Parenting

If My House Is A Mess When You Come Over, Please Take It As A Compliment

by Annie Reneau
Gemenacom / Shutterstock

I’m not a complete slob, but I’m also not a neat freak. I guess I’d describe myself as “laid back” when it comes to my house. I like it to be clean and neat and tidy, but it isn’t always, and I’m okay with that. I work from home and so does my husband, and we have three kids whom we homeschool, so our house gets used. A lot. And it shows.

However, when someone I don’t know well is coming over, I turn into Mary Poppins on steroids. I can whirlwind our lived-in home into perfectly presentable in no time flat. Of course, that involves shoving piles of papers and laundry into bedrooms and some frantic yelling at my family to get it done, but I can do it.

If it’s your first time to my home (assuming you don’t just show up without warning), you’ll be greeted by a living area worthy of an HGTV reveal, complete with centerpieces and fresh coffee. I can make my house look like a magazine shoot when I put my back into it.

But honestly, I prefer not to do that all the time. While I would love to keep my house spic and span all day, every day, that’s just not going to happen with our lifestyle. Not without causing everyone enormous amounts of stress, which is not worth it.

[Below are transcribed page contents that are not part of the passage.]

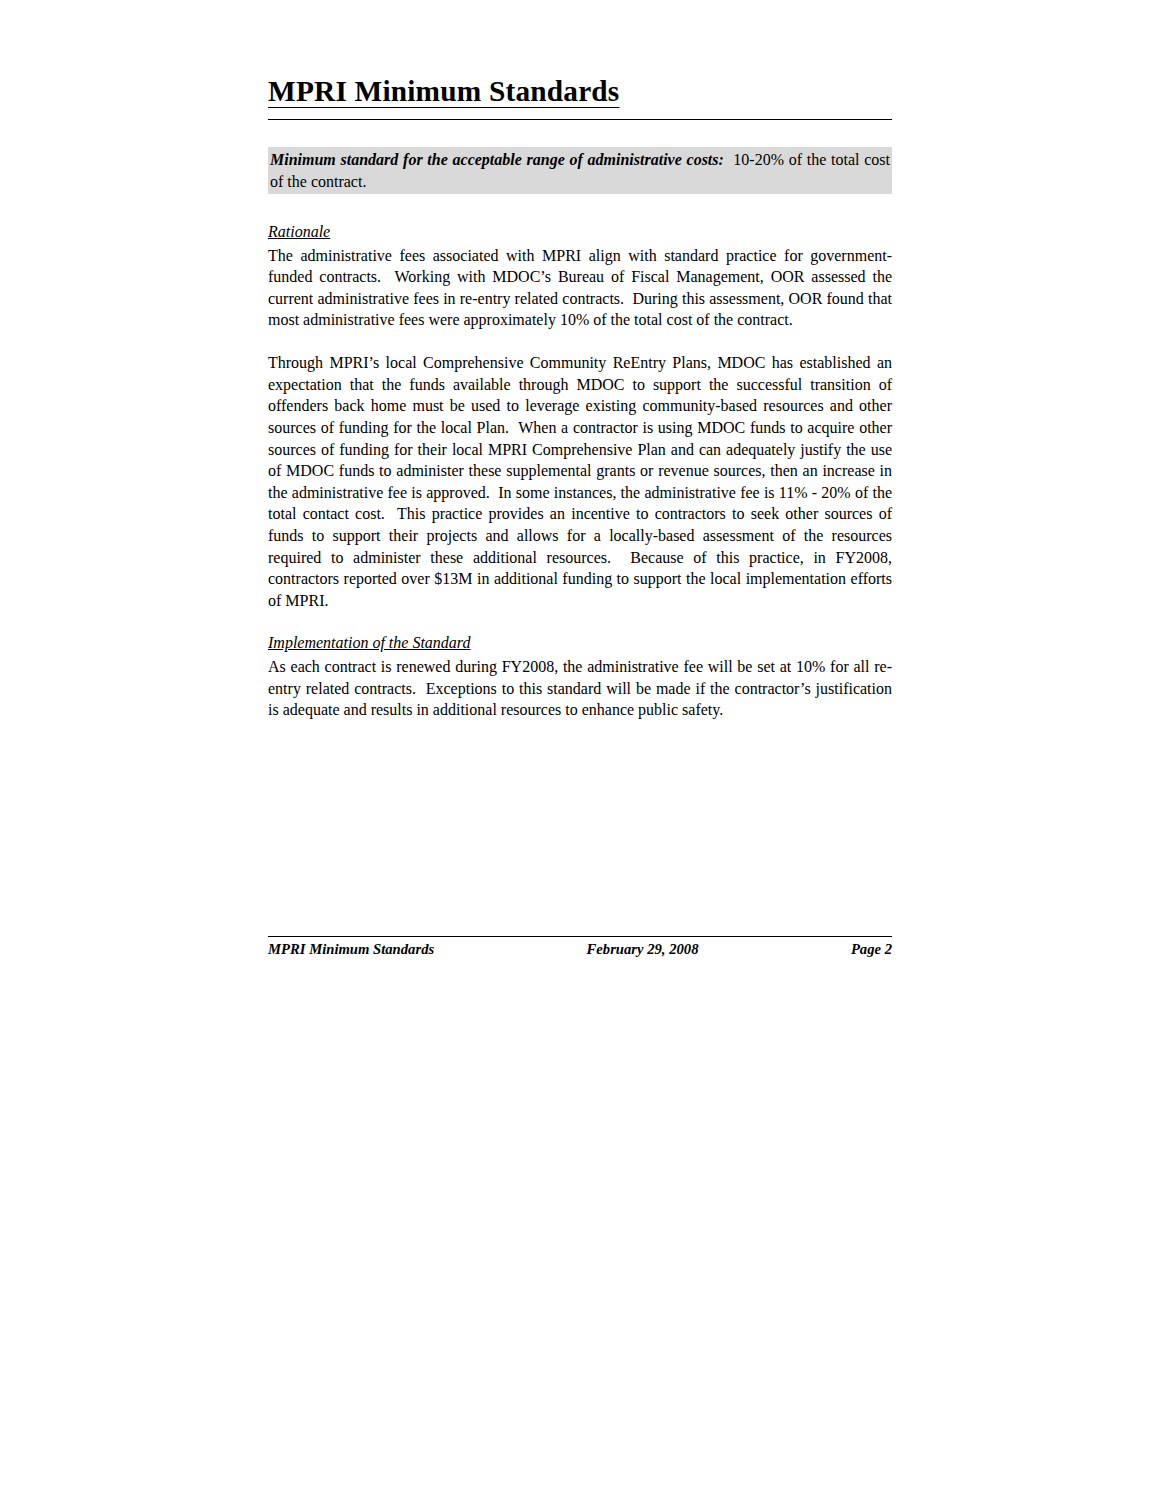MPRI Minimum Standards
Minimum standard for the acceptable range of administrative costs: 10-20% of the total cost of the contract.
Rationale
The administrative fees associated with MPRI align with standard practice for government-funded contracts. Working with MDOC’s Bureau of Fiscal Management, OOR assessed the current administrative fees in re-entry related contracts. During this assessment, OOR found that most administrative fees were approximately 10% of the total cost of the contract.
Through MPRI’s local Comprehensive Community ReEntry Plans, MDOC has established an expectation that the funds available through MDOC to support the successful transition of offenders back home must be used to leverage existing community-based resources and other sources of funding for the local Plan. When a contractor is using MDOC funds to acquire other sources of funding for their local MPRI Comprehensive Plan and can adequately justify the use of MDOC funds to administer these supplemental grants or revenue sources, then an increase in the administrative fee is approved. In some instances, the administrative fee is 11% - 20% of the total contact cost. This practice provides an incentive to contractors to seek other sources of funds to support their projects and allows for a locally-based assessment of the resources required to administer these additional resources. Because of this practice, in FY2008, contractors reported over $13M in additional funding to support the local implementation efforts of MPRI.
Implementation of the Standard
As each contract is renewed during FY2008, the administrative fee will be set at 10% for all re-entry related contracts. Exceptions to this standard will be made if the contractor’s justification is adequate and results in additional resources to enhance public safety.
MPRI Minimum Standards
February 29, 2008
Page 2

So when good friends are coming over, we will neaten a bit, but we don’t fret over making the house look perfect. There’s a very good chance you’ll find a laundry basket full of clothes in the dining room, a half-played game of Monopoly to be finished later on the coffee table, a few art projects mid-creation, and some piles of paper that I haven’t gotten around to sorting yet.

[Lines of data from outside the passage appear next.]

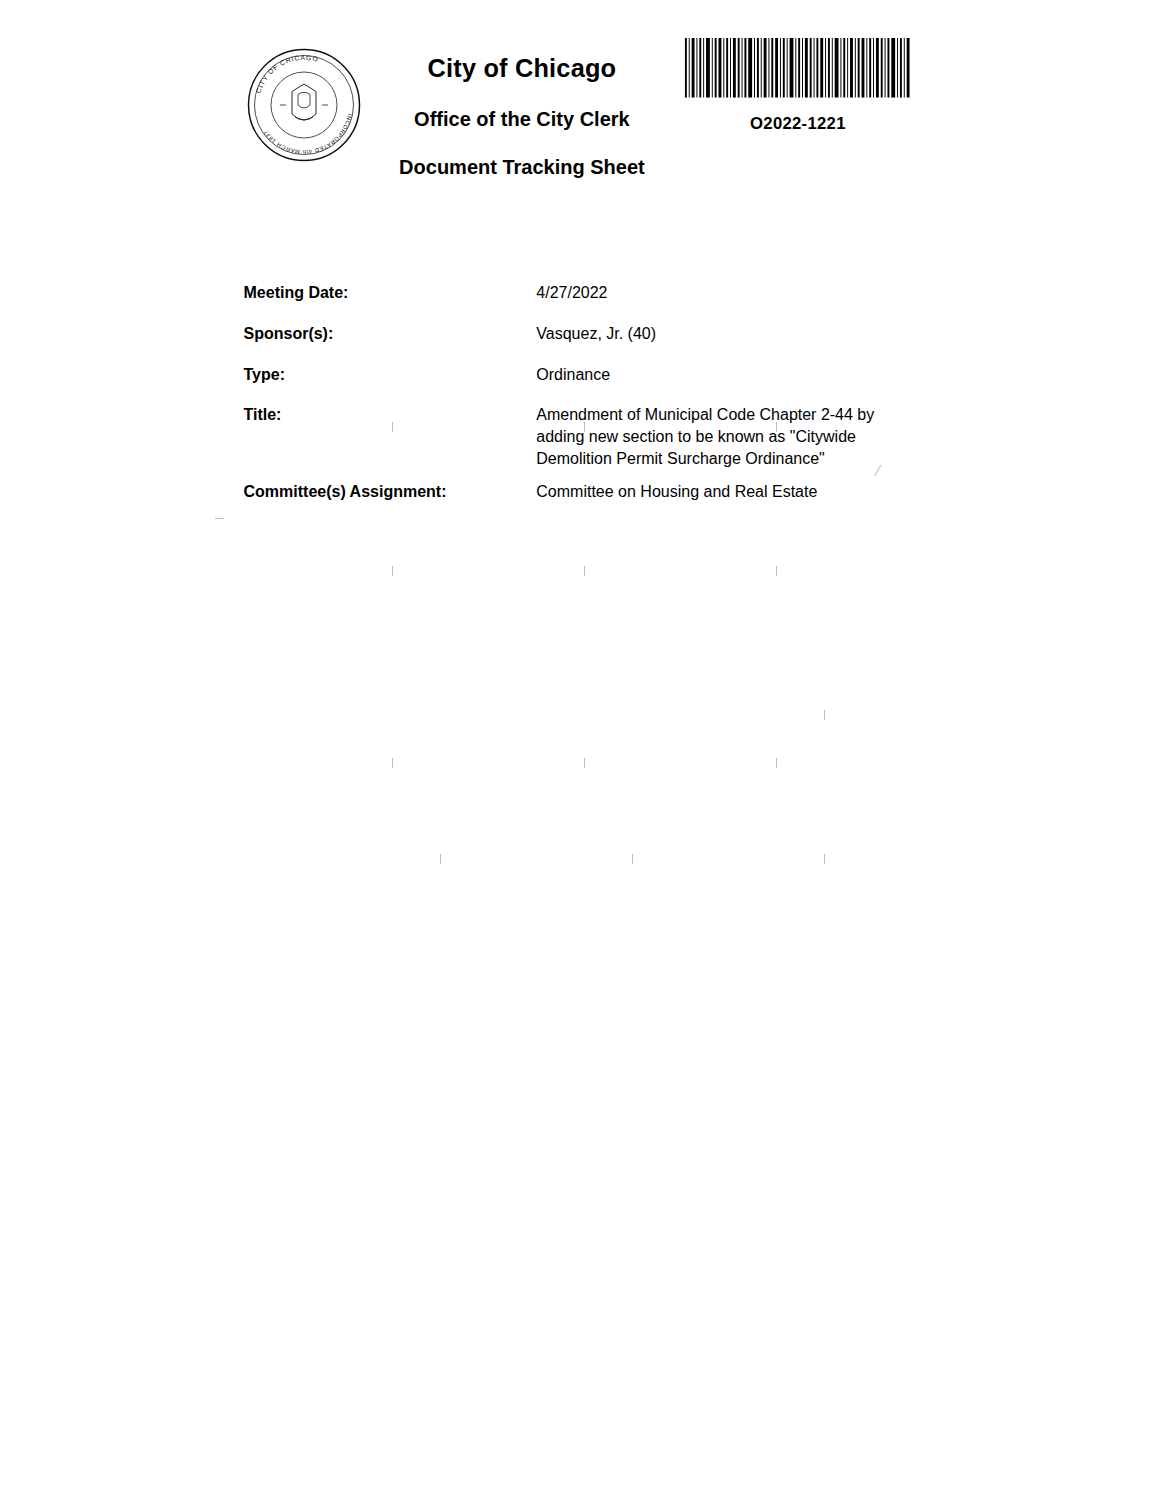CITY OF CHICAGO INCORPORATED 4th MARCH 1837
City of Chicago
Office of the City Clerk
Document Tracking Sheet
O2022-1221
| Meeting Date: | 4/27/2022 |
| Sponsor(s): | Vasquez, Jr. (40) |
| Type: | Ordinance |
| Title: | Amendment of Municipal Code Chapter 2-44 by adding new section to be known as "Citywide Demolition Permit Surcharge Ordinance" |
| Committee(s) Assignment: | Committee on Housing and Real Estate |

The floor under the dining table will almost surely need sweeping. There might be a pile of dishes in the sink that didn’t fit into the dishwasher and are waiting for the next cycle. Guaranteed, there will be shoes that belong elsewhere.

And if you are greeted by such things at my house? Take it as a compliment. I’m serious.

Because if I didn’t know you well and like you a lot and trust you implicitly, I wouldn’t let you see all of that. I’d put on the neat-and-tidy show for you — out of respect and courtesy, of course — and wouldn’t invite you into our intimate mess.

But our good friends get to be a part of our family’s norm. If I don’t make a big effort to clean up before you come, it means I trust you not to judge our life. It means we share a mutual understanding that we don’t need to present our very best to one another all the time. It means we can be comfortable and genuine in every way, like family.

Believe it or not, my laundry baskets mean I love you. My clutter shows I care. Piles of paper mean you’re my people.

If you step into my home at any point in our friendship and notice that it looks like we’ve sort of let the house go, we haven’t. That’s our normal state most of the time — not like an episode of Hoarders, but definitely not HGTV material. And we love you so much that we want you to be part of our normal.

So please take our mess as the compliment that it is. Letting you see it is testament to our friendship. It means you’re welcome in our home — and our life — anytime.